# Kernel/Range basis

1. Apr 30, 2010

### newtomath

L: R^4 => R^3 is defined by L(x,y,z,w) = (x+y, z+w, x+z)

A) Find a basis for ker L

We can re write L(x,y,z,w) as x* (1,01) + y *(1,0,0) + z*(0,1,1) + w*(0,1,0).
I then reduced it to row echelon form

We now have the equations X-W=0 , Y+W=0, Z+W=0.

There are infinitely many solutions as X=W, Y= -W and Z=-W. So if we set W=1 we have

the basis for the kernel=Vector(1,-1, -1,1)

B) find a basis for range L

Given
L(x,y,z,w) = (x+y, z+w, x+z)

We can re write L(x,y,z,w) as x* (1,01) + y *(1,0,0) + z*(0,1,1) + w*(0,1,0).
S= {(1,01) ,(1,0,0) ,(0,1,1),(0,1,0)} It spans L.

To find the basis for L we set {x* (1,01) + y *(1,0,0) + z*(0,1,1) + w*(0,1,0)} = 0,0,0

I reduced it and the leading one's appear in the first 3 columns of the reduced form, the first 3 vectors in the original matrix became a basis for the range of L
They are:
Vector( {(1, (0, (1})
,
Vector( 1, 0, 0})
,
Vector( 0, 0, 1})

C) verify theorem 10.7 (dim(KerL) + dim(rangeL) = dim V

The dim can be viewed as the # of vectors in of the Ker/range.

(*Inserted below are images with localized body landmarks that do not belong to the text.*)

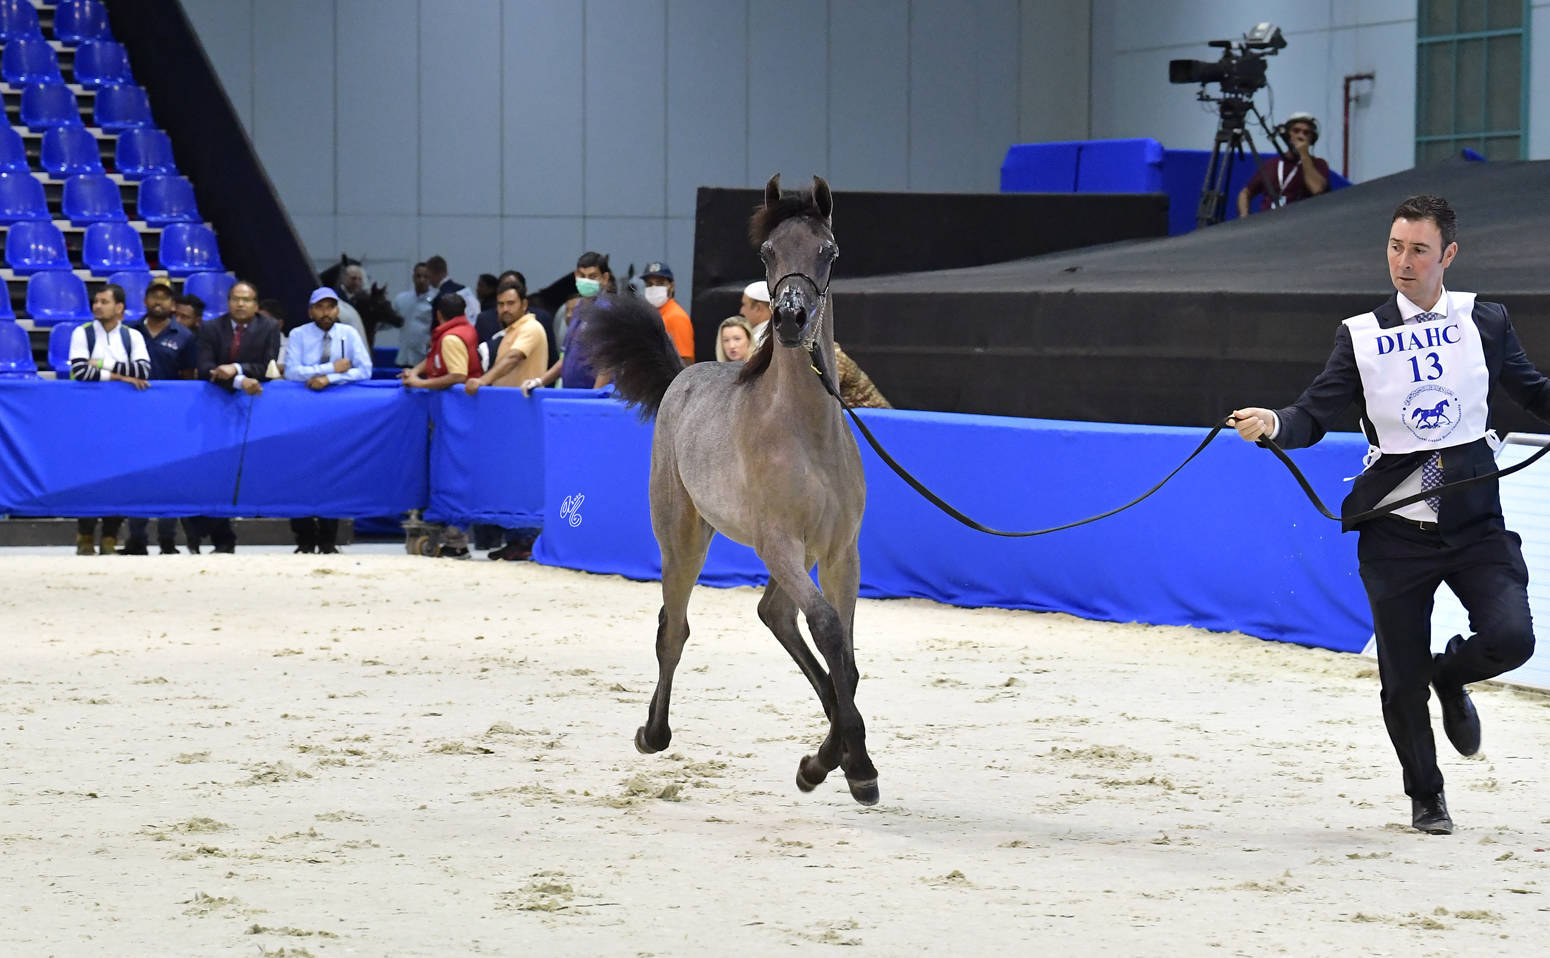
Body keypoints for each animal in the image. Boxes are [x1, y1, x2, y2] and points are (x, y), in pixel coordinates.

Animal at [578, 174, 878, 805]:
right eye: (766, 253)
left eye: (829, 250)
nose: (790, 319)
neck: (807, 434)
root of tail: (682, 375)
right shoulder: (778, 543)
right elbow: (828, 630)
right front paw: (856, 764)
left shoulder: (841, 551)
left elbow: (845, 654)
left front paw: (832, 761)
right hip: (685, 537)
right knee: (675, 627)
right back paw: (653, 733)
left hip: (795, 555)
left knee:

Given (dim(KerL) + dim(rangeL) = dim V we have 1+3=4, which is the number of dimensions in the original space (L(x,y,z,w)).

2. Apr 30, 2010

### Staff: Mentor

3. Apr 30, 2010

### newtomath

I forgot to type it. I believe A and B to be correct, but is my explanantion in C suffice?

4. Apr 30, 2010

### Staff: Mentor

Sure, it's fine, and the other parts are fine also.